Cumprindo pena, ex-presidente egípcio Mohamed Mursi é condenado a 3 anos de prisão

AFP, do Cairo (Egito)

  • Khaled Elfiqi/EFE

Um tribunal do Cairo condenou, neste sábado (30), o ex-presidente islamita Mohamed  Mursi ? a três anos de prisão. Também foram condenadas outras 19 pessoas, entre elas ex-deputados e dois jornalistas. Mursi foi condenado por "difamar o judiciário" em um discurso feito quando era presidente. 

Eleito presidente do Egito após a Primavera Árabe em 2011, Mursi foi deposto por um golpe militar em julho de 2013. Atualmente ele está preso, cumprindo mais de 40 anos de prisão por outras duas condenações.

Segundo o advogado do ex-presidente, Abdelmoneim Abdel Maqsud, Mursi também foi condenado a pagar 2 milhões de libras egípcias (cerca de US$ 110.000) por danos e prejuízos: um milhão a um juiz e outro milhão à associação de juízes.

Entre os outros 19 condenados estão os ex-deputados Mustafá  al  Najar, Mohamed  al  Omda, Hamdi  al  Fajrani e Mohamed  Monib, assim como dois jornalistas, entre eles o editor-chefe do "Swat el Uma" (A Voz da Nação, em tradução livre), Abdel  Halim  Qandil.

A maioria dos condenados é dirigente da Irmandade Muçulmana e já tinha sido condenada a penas de prisão por outros processos, como Mursi.

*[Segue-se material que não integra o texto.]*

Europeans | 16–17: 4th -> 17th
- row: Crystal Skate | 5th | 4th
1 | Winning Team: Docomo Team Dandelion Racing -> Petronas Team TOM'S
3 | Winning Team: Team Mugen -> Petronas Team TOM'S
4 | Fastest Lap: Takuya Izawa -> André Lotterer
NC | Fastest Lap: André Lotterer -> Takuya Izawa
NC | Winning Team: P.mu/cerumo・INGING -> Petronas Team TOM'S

Desde que foi destituído pelo exército, Mohamed  Mursi foi condenado a um total de 45 anos de prisão por dois casos: incitação à violência contra os manifestantes no final de 2012 e espionagem a favor do Catar. Além disso, é julgado em outros dois processos, após a anulação de dois veredictos contra ele: uma sentença de morte e uma à prisão perpétua.

O advogado de Mursi assegurou que vai recorrer dessa decisão no Tribunal Supremo.